I fear that this means that those in attendance at this meeting were not very representative of the rank-and-file teacher corps in DC Public Schools. Younger teachers, be they white, black, Hispanic, or Asian, don’t seem to be stepping up to take leadership roles in the WTU, at least not in Saunders’ slate, which I guess was probably more represented at this meeting (though I don’t know that for a certainty). Perhaps they don’t have the tradition of activism and militancy that a lot of future teachers acquired who grew up and attended college in the 1960’s and 1970s, during the Vietnam and Civil Rights eras? Do they feel that the WTU leadership is out of touch with what they need?

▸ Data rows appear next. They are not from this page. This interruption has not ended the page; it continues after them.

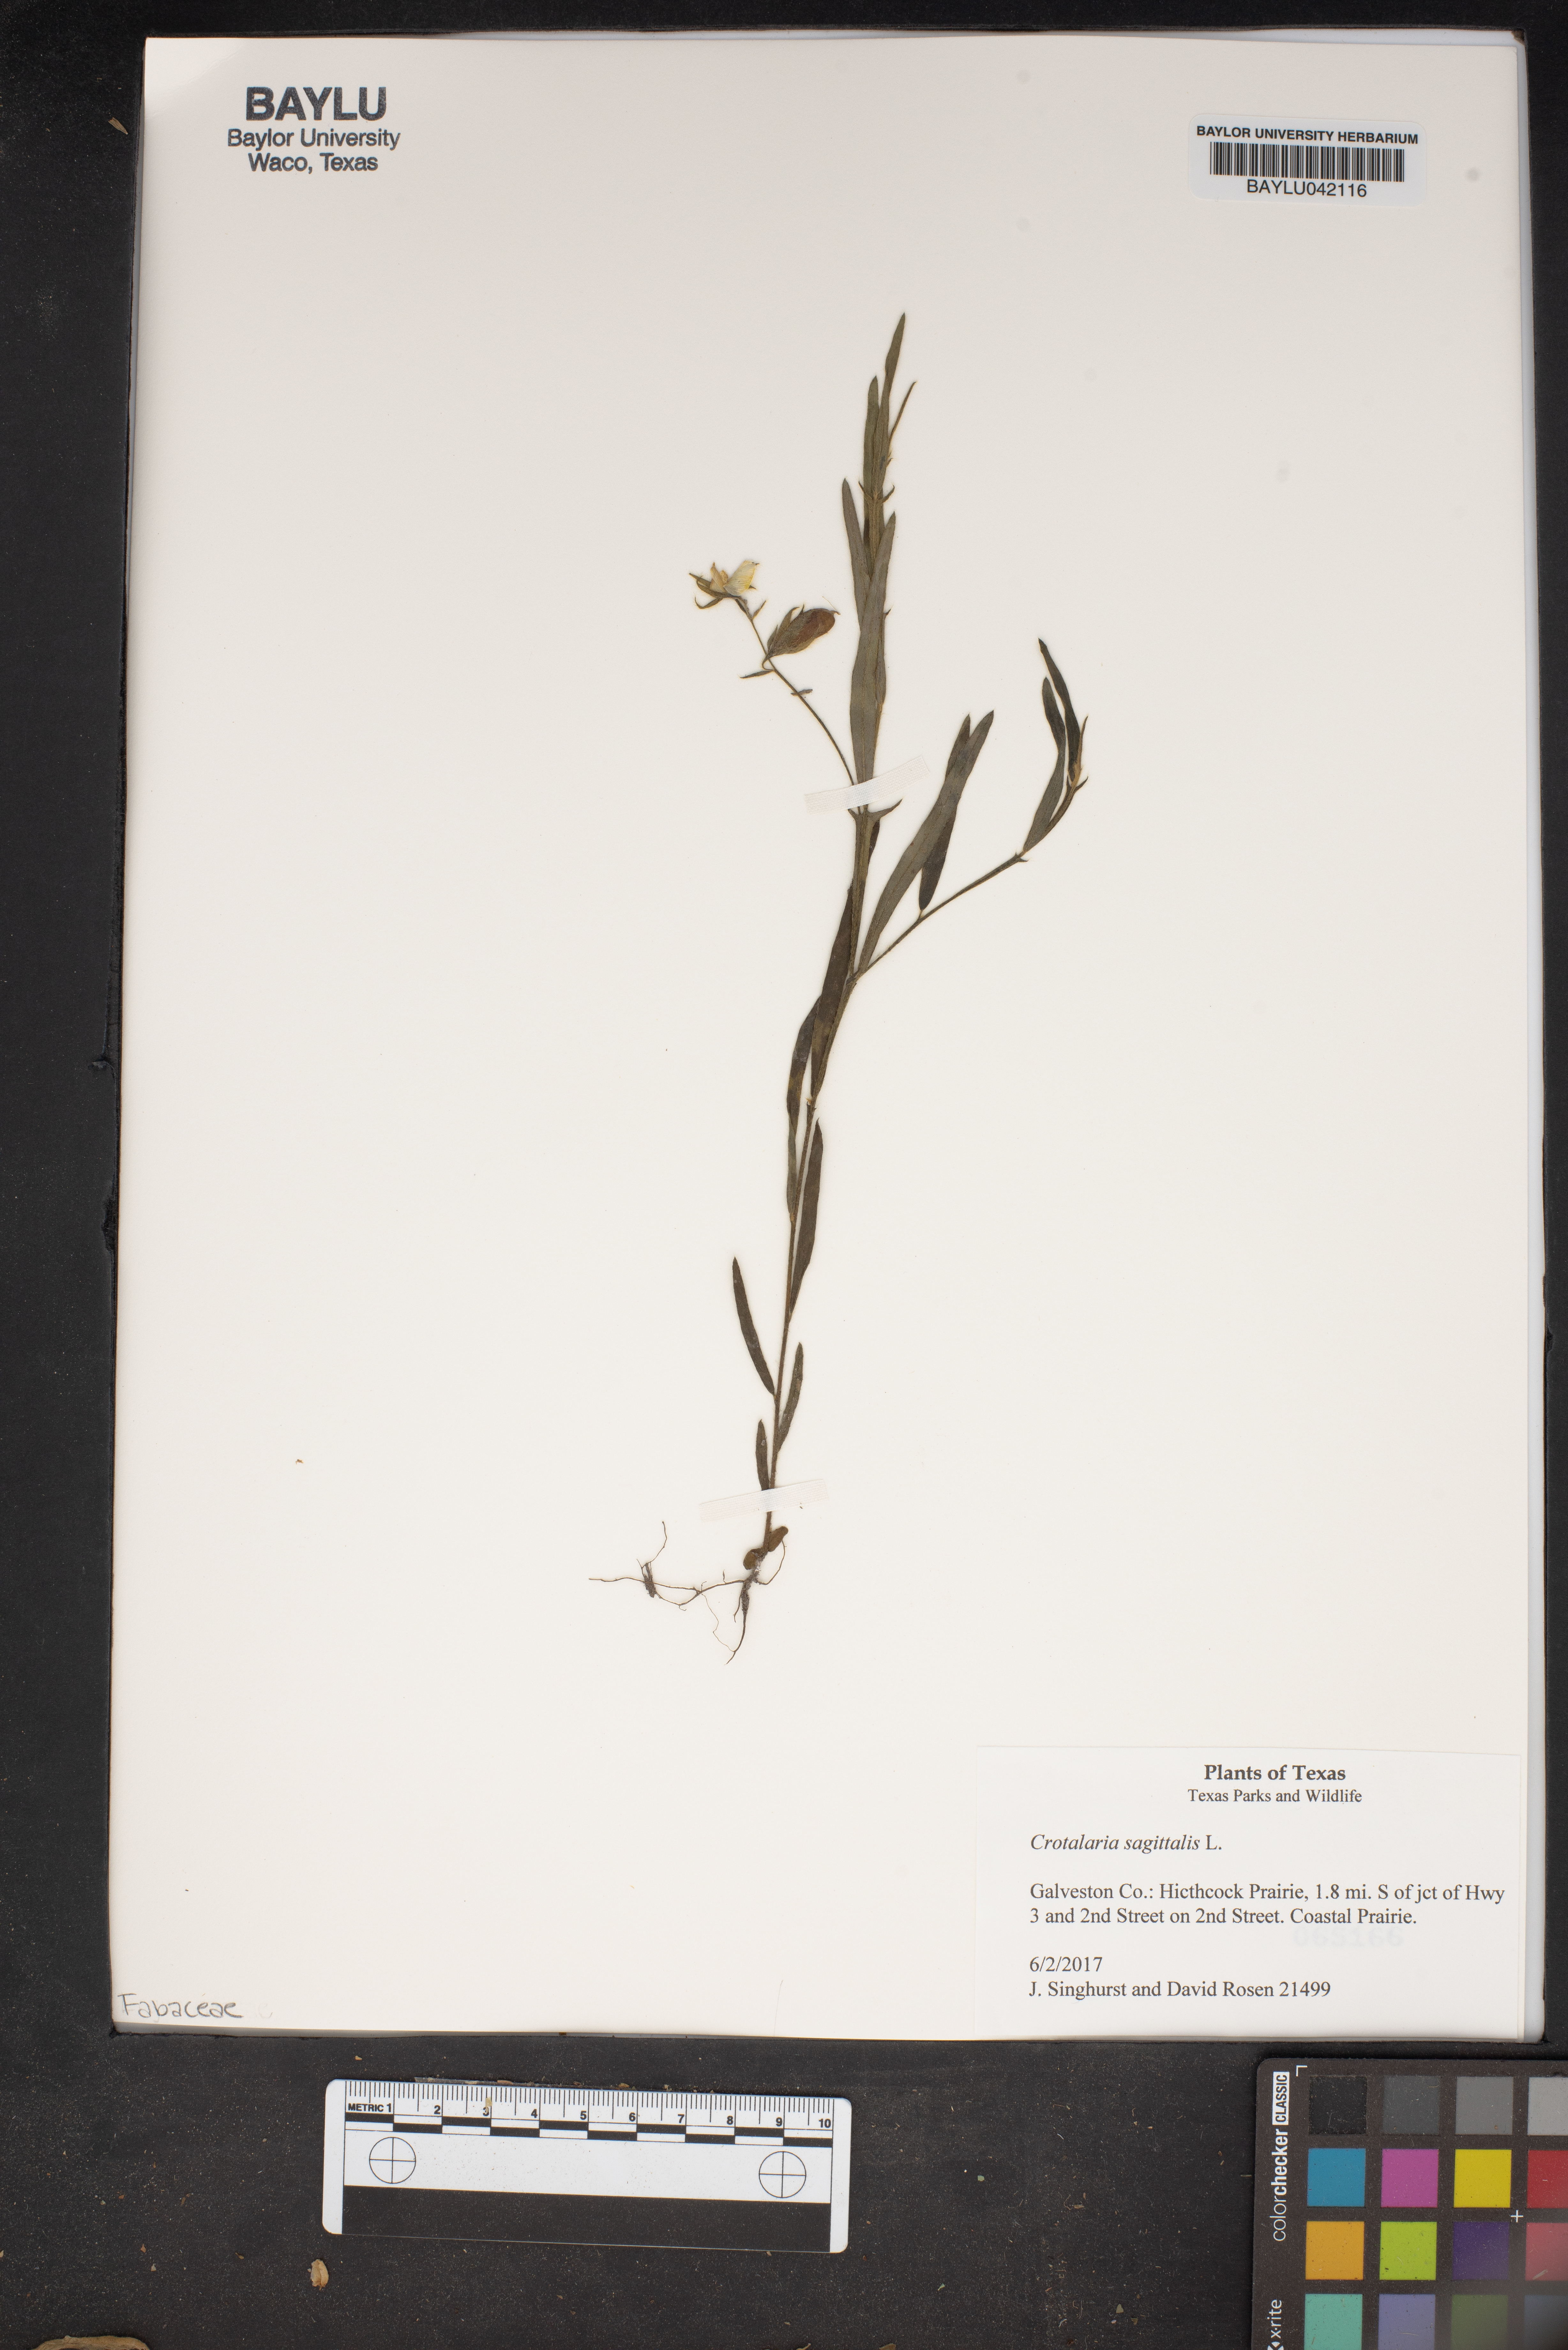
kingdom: Plantae
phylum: Tracheophyta
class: Magnoliopsida
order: Fabales
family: Fabaceae
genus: Crotalaria
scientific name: Crotalaria sagittalis
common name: Arrowhead rattlebox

At a lot of DC public and charter schools that I visit, there aren’t very many older black teachers left at all. They have generally retired, and have been replaced by young teachers (and a good fraction of those are TFAers, many of whom have no intention at all of staying in education, and 89% of whom are gone after 3 years). They find, of course, that almost all of the vaunted ‘reforms’ and ‘accountability’ that Michelle Rhee and her acolytes have imposed, simply mean lots of additional demands to perform the impossible, with less and less support. And, once they fail to achieve the impossible, they are then blamed, and are labeled in the media as being part of the problem, just like the veteran teachers that they are replacing. So they burn out… but could really use a union that advocated sanity and didn’t sell out and beg for more whippings in exchange for possibly imaginary pay increases.

It’s clear to me that if the WTU is actually going to be able to represent teachers in a positive and forceful way, so that it can help lead public education away from the clutches of the billionaires who want to take it over, then it needs to start working on its own composition.

Unions in the past that have failed to do this, have generally lost.

Dividing and conquering is a useful tool for a tiny ruling class: look what the British Empire was able to do for a couple of centuries. But it doesn’t work if you are the working mass of the population. United we stand, divided we fall.